WHAT TO DO WITH YOUR WALLS?

Alright, so you’ve picked out your beautiful new counters, but what are you going to do with the walls they go up against?

There are three main options: tile, a small backsplash of the same stone as your counters (we’ll call it 4” Backsplash), or going all the way up to the cabinets with the same stone as your counters (we’ll call this one Full-height Backsplash). Each has its pros and cons.

 

TILE

Doing a tile backsplash all the way down to the counters is definitely the most modern look. This should be installed after the counters!

Upsides:

  • It generally contours to walls nicely, so you don’t need a large grout or caulk line at the bottom
  • It protects your walls and cabinets without taking up too much counter space, under half an inch with the backing glue (mastic).
  • While there are tile options that are extremely expensive, most are affordable.
  • There is a nearly infinite amount of options in terms of color, texture, material, and design.

Downsides:

  • All those options can make for a challenge in terms of finding one you love that works in your kitchen.
  • While tile is generally affordable, the installation can be expensive if you need to hire a professional.
  • The grout needs to be periodically resealed, so there’s a little bit of maintenance to tile.

 

4” BACKSPLASH

Usually this is done up to about 4” or high enough to meet up to tile already installed. This used to be a standard in kitchens, but is no longer as popular. 4” is still done on almost all vanity counters.

Upsides:

  • Once the counters are installed, the kitchen is basically done and fully functional.
  • It’s waterproof with no maintenance required to keep it that way.
  • In terms of hiring someone to do the work, it’s the least expensive option (unless the counter top material is extremely expensive).
  • Design is easy as it definitely matches the counters!

Downsides:

  • Cannot match the contour of the walls. We can cut counters to deal with walls that aren’t straight (straight walls are about as common as winning lottery tickets in our experience), but the backsplash will just be flat. It’s going to be much longer than pieces of tile, so there will likely be gaps as the stone backsplash will just sit at the high spots on the wall. These gaps won’t always be small. So either an awful lot of caulk or some sort of trim to hide this gap might be necessary.
  • If you’re doing this and tile, then the overall cost will be much more expensive as you have to pay for the extra stone, tile, and tile installation.
  • It’s going to sit on top of the counters and be as thick as the counters, usually about 1-1/4”, so it’s going to take up some counter space.

 

 

FULL-HEIGHT BACKSPLASH

If you want drama, this is definitely a great option.

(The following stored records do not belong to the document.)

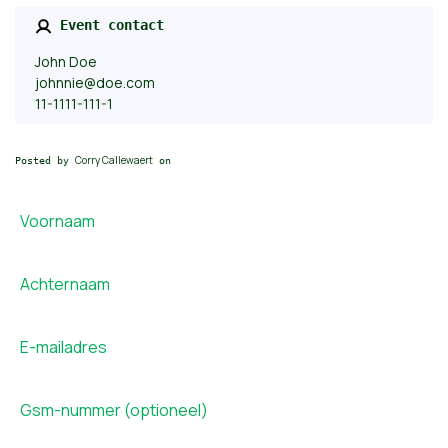
Event contact
John Doe
johnnie@doe.com
11-1111-111-1
Corry Callewaert
Posted by
on
Voornaam
Achternaam
E-mailadres
Gsm-nummer (optioneel)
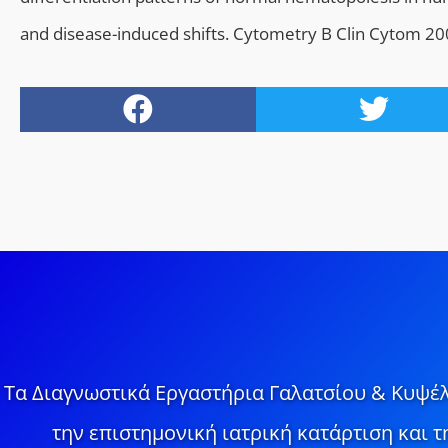
and disease-induced shifts.
Cytometry B Clin Cytom 20
Τα Διαγνωστικά Εργαστήρια Γαλατσίου & Κυψέλ
την επιστημονική ιατρική κατάρτιση και 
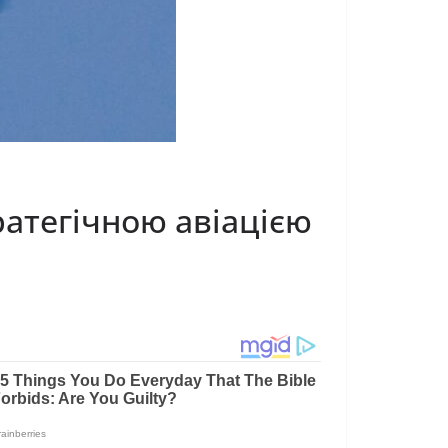
ратегічною авіацією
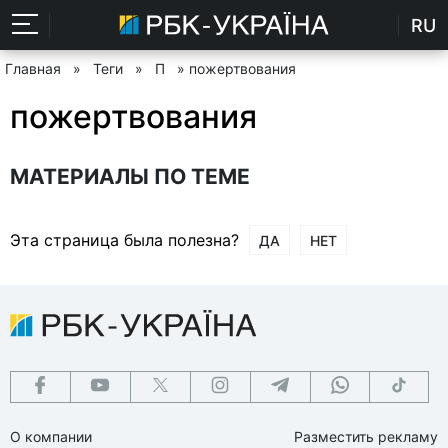
RU
Главная
»
Теги
»
П
» пожертвования
пожертвования
МАТЕРИАЛЫ ПО ТЕМЕ
Эта страница была полезна?
ДА
НЕТ
О компании
Разместить рекламу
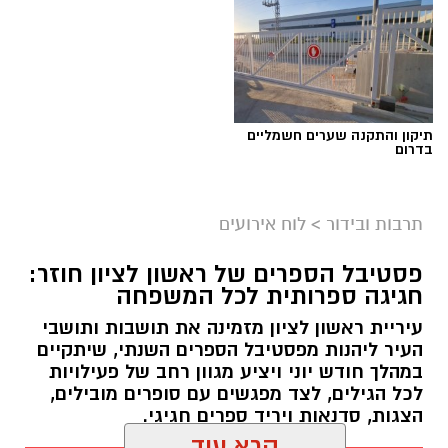
מוזיאון ראשון לציון
מתאים לגילאי 3–7
הורים וילדים מוזמנים ליהנות מבוקר קסום של
תיאטרון, דמיון והנאה משותפת.
תיקון והתקנה שערים חשמליים
בדרום
יש לכם מידע חשוב שטרם נחשף? צילומים מאירוע
תרבות ובידור
>
לוח אירועים
חדשותי? מצאתם טעות בכתבה? נשמח שתשתפו
אותנו
פסטיבל הספרים של ראשון לציון חוזר:
חגיגה ספרותית לכל המשפחה
עיריית ראשון לציון
עיריית ראשון לציון מזמינה את תושבות ותושבי
הפעילות נועדה לאפשר לתושבים להתחבר מחדש
העיר ליהנות מפסטיבל הספרים השנתי, שיתקיים
במהלך חודש יוני ויציע מגוון רחב של פעילויות
לגוף ולנפש, ליהנות מרגעים של רוגע ואיזון ולחוות
לכל הגילים, לצד מפגשים עם סופרים מובילים,
תרגול יוגה באווירה נעימה ופתוחה.
הצגות, סדנאות ויריד ספרים חגיגי.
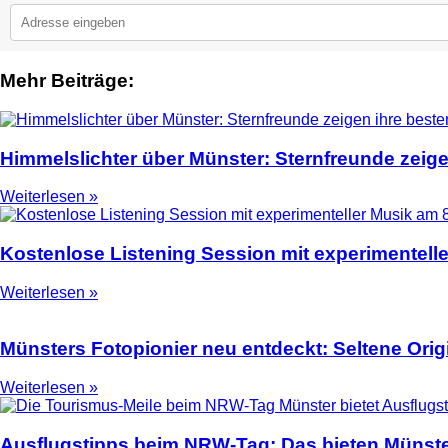
Mehr Beiträge:
2
Himmelslichter über Münster: Sternfreunde zeige
Weiterlesen »
Kostenlose Listening Session mit experimentell
Weiterlesen »
Münsters Fotopionier neu entdeckt: Seltene Ori
Weiterlesen »
Ausflugstipps beim NRW-Tag: Das bieten Münste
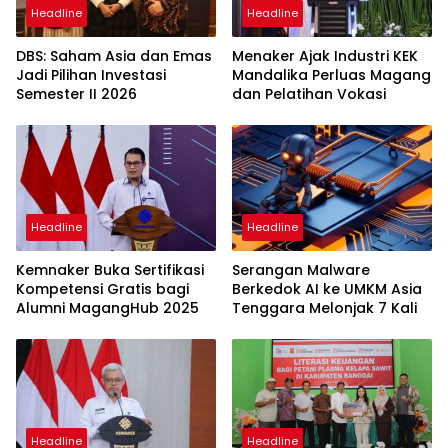
Headline
Headline
DBS: Saham Asia dan Emas
Menaker Ajak Industri KEK
Jadi Pilihan Investasi
Mandalika Perluas Magang
Semester II 2026
dan Pelatihan Vokasi
Headline
Headline
Kemnaker Buka Sertifikasi
Serangan Malware
Kompetensi Gratis bagi
Berkedok AI ke UMKM Asia
Alumni MagangHub 2025
Tenggara Melonjak 7 Kali
Headline
Headline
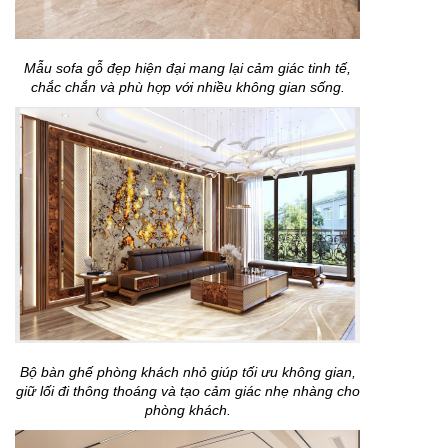
Mẫu sofa gỗ đẹp hiện đại mang lại cảm giác tinh tế,
chắc chắn và phù hợp với nhiều không gian sống.
Bộ bàn ghế phòng khách nhỏ giúp tối ưu không gian,
giữ lối đi thông thoáng và tạo cảm giác nhẹ nhàng cho
phòng khách.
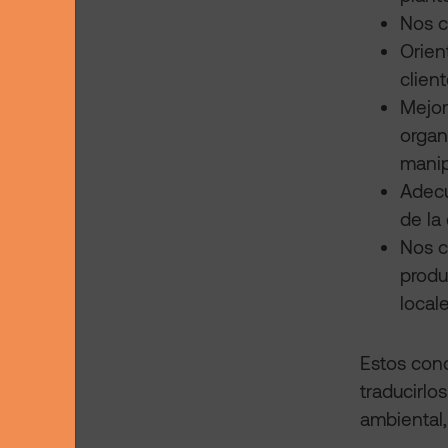
Nos c
Orien
client
Mejor
organ
manip
Adecu
de la
Nos c
produ
local
Estos conc
traducirlo
ambiental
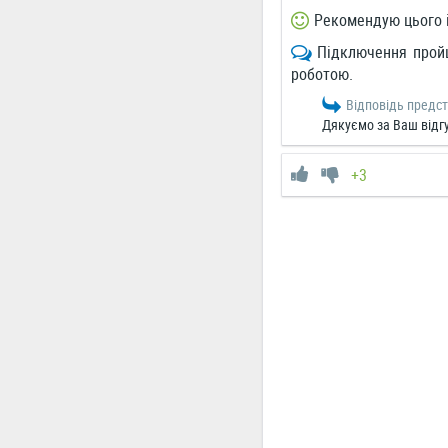
Рекомендую цього 
Підключення пройш
роботою.
Відповідь предс
Дякуємо за Ваш відгук
+3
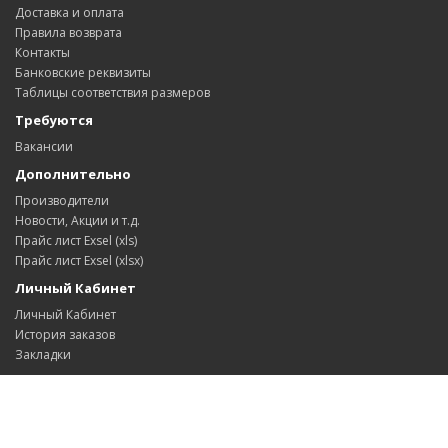
Доставка и оплата
Правила возврата
Контакты
Банковские реквизиты
Таблицы соответствия размеров
Требуются
Вакансии
Дополнительно
Производители
Новости, Акции и т.д.
Прайс лист Exsel (xls)
Прайс лист Exsel (xlsx)
Личный Кабинет
Личный Кабинет
История заказов
Закладки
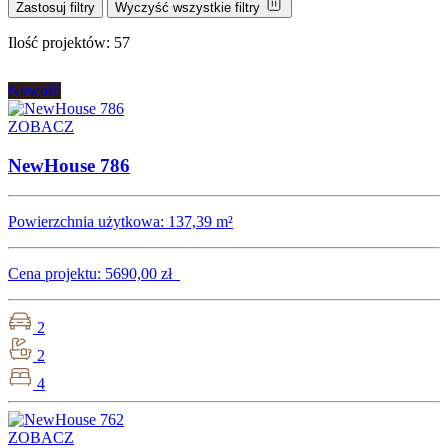
Zastosuj filtry
Wyczyść wszystkie filtry
Ilość projektów:
57
Nowość
ZOBACZ
NewHouse 786
Powierzchnia użytkowa:
137,39 m²
Cena projektu:
5690,00 zł
2
2
4
ZOBACZ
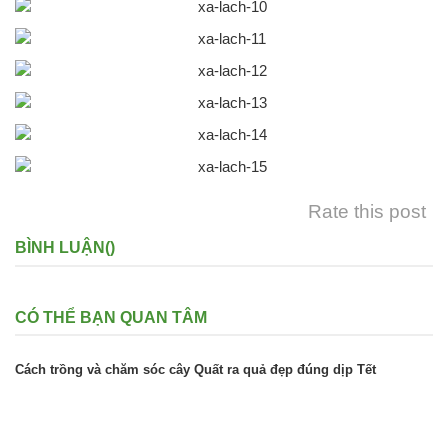
Rate this post
BÌNH LUẬN(
)
CÓ THỂ BẠN QUAN TÂM
Cách trồng và chăm sóc cây Quất ra quả đẹp đúng dịp Tết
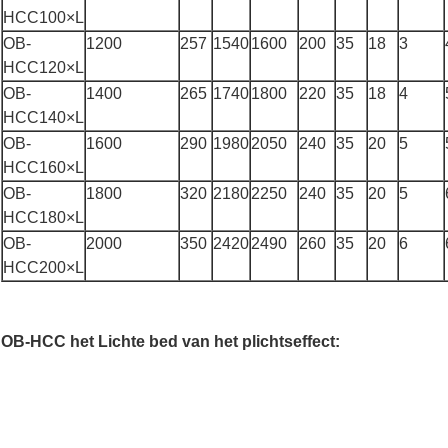
HCC100×L
OB-
1200
257
1540
1600
200
35
18
3
HCC120×L
OB-
1400
265
1740
1800
220
35
18
4
HCC140×L
OB-
1600
290
1980
2050
240
35
20
5
HCC160×L
OB-
1800
320
2180
2250
240
35
20
5
HCC180×L
OB-
2000
350
2420
2490
260
35
20
6
HCC200×L
OB-HCC het Lichte bed van het plichtseffect:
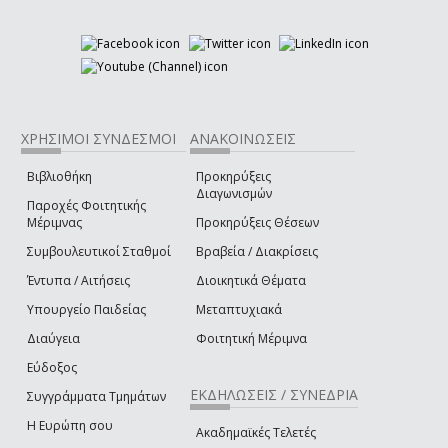
ΧΡΗΣΙΜΟΙ ΣΥΝΔΕΣΜΟΙ
ΑΝΑΚΟΙΝΩΣΕΙΣ
Βιβλιοθήκη
Προκηρύξεις
Διαγωνισμών
Παροχές Φοιτητικής
Μέριμνας
Προκηρύξεις Θέσεων
Συμβουλευτικοί Σταθμοί
Βραβεία / Διακρίσεις
Έντυπα / Αιτήσεις
Διοικητικά Θέματα
Υπουργείο Παιδείας
Μεταπτυχιακά
Διαύγεια
Φοιτητική Μέριμνα
Εύδοξος
ΕΚΔΗΛΩΣΕΙΣ / ΣΥΝΕΔΡΙΑ
Συγγράμματα Τμημάτων
Η Ευρώπη σου
Ακαδημαϊκές Τελετές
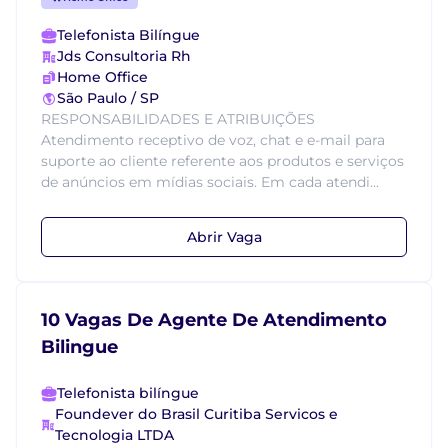
Telefonista Bilíngue
Jds Consultoria Rh
Home Office
São Paulo / SP
RESPONSABILIDADES E ATRIBUIÇÕES
Atendimento receptivo de voz, chat e e-mail para
suporte ao cliente referente aos produtos e serviços
de anúncios em mídias sociais. Em cada atendi...
Abrir Vaga
10 Vagas De Agente De Atendimento
Bilingue
Telefonista bilíngue
Foundever do Brasil Curitiba Servicos e
Tecnologia LTDA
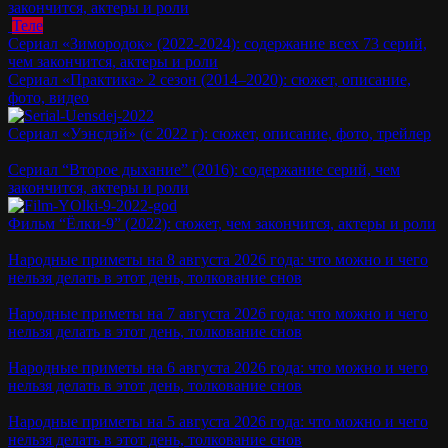
закончится, актеры и роли
Теле
Сериал «Зимородок» (2022-2024): содержание всех 73 серий,
чем закончится, актеры и роли
Сериал «Практика» 2 сезон (2014–2020): сюжет, описание,
фото, видео
Сериал «Уэнсдэй» (с 2022 г): сюжет, описание, фото, трейлер
Сериал “Второе дыхание” (2016): содержание серий, чем
закончится, актеры и роли
Фильм “Ёлки-9” (2022): сюжет, чем закончится, актеры и роли
Народные приметы на 8 августа 2026 года: что можно и чего
нельзя делать в этот день, толкование снов
Народные приметы на 7 августа 2026 года: что можно и чего
нельзя делать в этот день, толкование снов
Народные приметы на 6 августа 2026 года: что можно и чего
нельзя делать в этот день, толкование снов
Народные приметы на 5 августа 2026 года: что можно и чего
нельзя делать в этот день, толкование снов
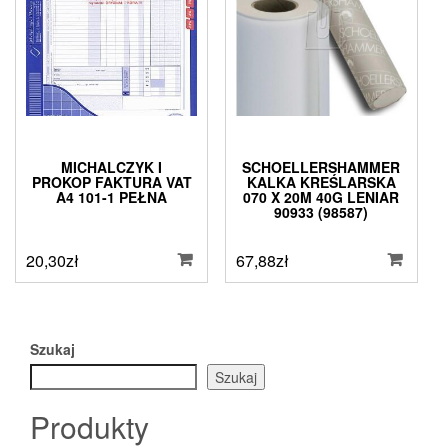
MICHALCZYK I
SCHOELLERSHAMMER
PROKOP FAKTURA VAT
KALKA KREŚLARSKA
A4 101-1 PEŁNA
070 X 20M 40G LENIAR
90933 (98587)
20,30
zł
67,88
zł
Szukaj
Szukaj
Produkty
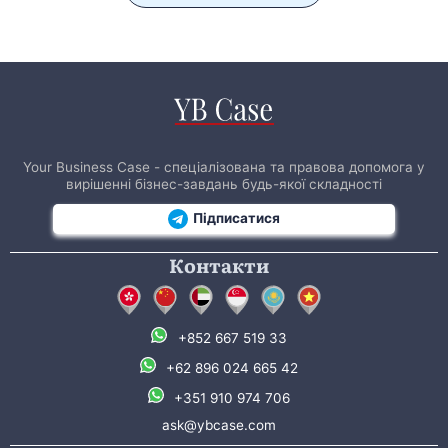
Your Business Case - спеціалізована та правова допомога у
вирішенні бізнес-завдань будь-якої складності
Підписатися
Контакти
+852 667 519 33
+62 896 024 665 42
+351 910 974 706
ask@ybcase.com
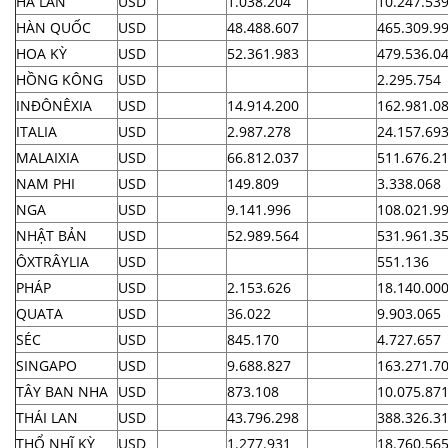
HÀ LAN
USD
1.038.204
10.247.53
HÀN QUỐC
USD
48.488.607
465.309.9
HOA KỲ
USD
52.361.983
479.536.0
HỒNG KÔNG
USD
2.295.754
INĐÔNÊXIA
USD
14.914.200
162.981.0
ITALIA
USD
2.987.278
24.157.69
MALAIXIA
USD
66.812.037
511.676.2
NAM PHI
USD
149.809
3.338.068
NGA
USD
9.141.996
108.021.9
NHẬT BẢN
USD
52.989.564
531.961.3
ÔXTRÂYLIA
USD
551.136
PHÁP
USD
2.153.626
18.140.00
QUATA
USD
36.022
9.903.065
SÉC
USD
845.170
4.727.657
SINGAPO
USD
9.688.827
163.271.7
TÂY BAN NHA
USD
873.108
10.075.87
THÁI LAN
USD
43.796.298
388.326.3
THỔ NHĨ KỲ
USD
1.277.931
18.760.56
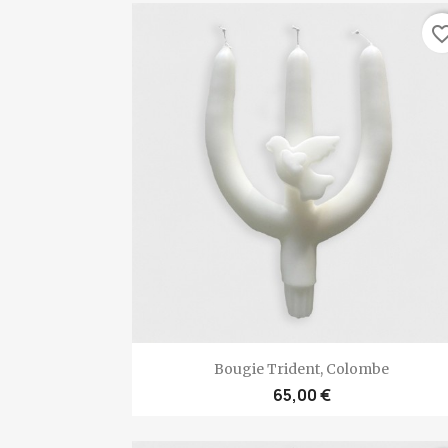
favorite_bo
Aperçu rapide

Bougie Trident, Colombe
65,00 €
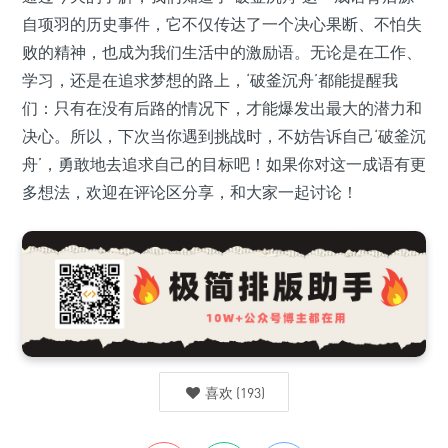
自项羽的历史事件，它不仅传达了一个决心果断、不怕失
败的精神，也成为我们生活中的激励语。无论是在工作、
学习，还是在追求梦想的路上，‘破釜沉舟’都能提醒我
们：只有在没有后路的情况下，才能爆发出最大的潜力和
决心。所以，下次当你遇到挑战时，不妨告诉自己‘破釜沉
舟’，勇敢地去追求自己的目标吧！如果你对这一成语有更
多想法，欢迎在评论区分享，和大家一起讨论！
喜欢
(
193
)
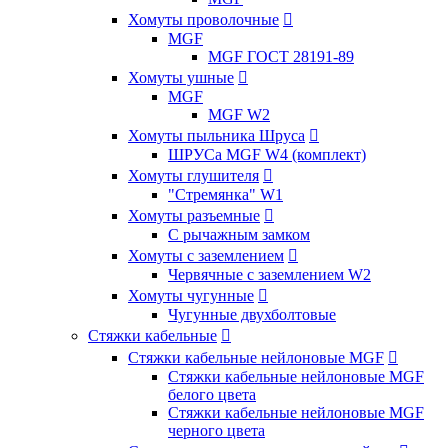
Хомуты проволочные

MGF
MGF ГОСТ 28191-89
Хомуты ушные

MGF
MGF W2
Хомуты пыльника Шруса

ШРУСа MGF W4 (комплект)
Хомуты глушителя

"Стремянка" W1
Хомуты разъемные

С рычажным замком
Хомуты с заземлением

Червячные с заземлением W2
Хомуты чугунные

Чугунные двухболтовые
Стяжки кабельные

Стяжки кабельные нейлоновые MGF

Стяжки кабельные нейлоновые MGF
белого цвета
Стяжки кабельные нейлоновые MGF
черного цвета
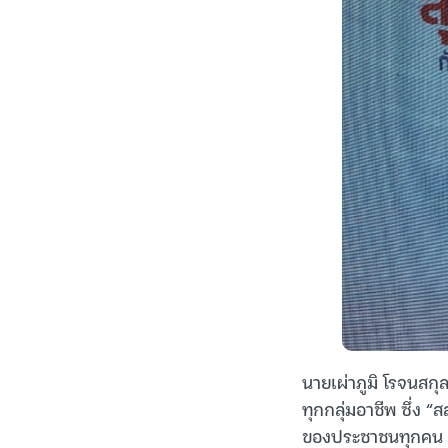
นายเผ่าภูมิ โรจนสกุ
ทุกกลุ่มอาชีพ ซึ่ง 
ของประชาชนทุกคน ภ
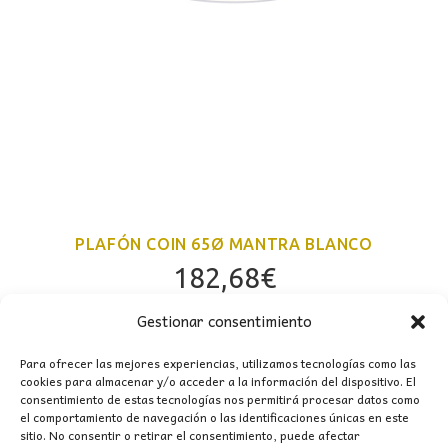
PLAFÓN COIN 65Ø MANTRA BLANCO
182,68
€
Gestionar consentimiento
Para ofrecer las mejores experiencias, utilizamos tecnologías como las
cookies para almacenar y/o acceder a la información del dispositivo. El
consentimiento de estas tecnologías nos permitirá procesar datos como
el comportamiento de navegación o las identificaciones únicas en este
sitio. No consentir o retirar el consentimiento, puede afectar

Basically, the counters are going to just extend on up the walls. This can create an extremely bold look with a stone with lots of color and veining or a calmer, almost spa feel, with a more muted/consistent stone.

Upsides:

  • Design is easy as you only need to make one decision!
  • Very easy to clean/maintain

Downsides:

  • It’s an expensive choice as not only is there much more stone to purchase, but it’s also a very laborious/challenging installation from the fabricator’s perspective.
  • While it can look stunning, it is also a lot of one thing, so you have to have the right space for it.
  • Little things, like needing a new microwave, can turn into an expensive and complicated endeavor as you might have to have a fabricator modify the backsplash.
  • It also takes up over an inch of counter space.

 

So, what’s the right choice for you? That’s going to depend on what you like and what you’re using the space for. As much as Granite Busters sells stone, we recommend tile to the majority of our customers as the finished look most often turns out the best and matches what most ultimately want.

4” backplash is a great option if you’re doing a bathroom, are very traditional in your style, or are trying to sell a home and want to minimize your investment. Doing full-height is a good option if you are heads over heels for a stone, want to make a bold statement, and if the budget is not of particular concern.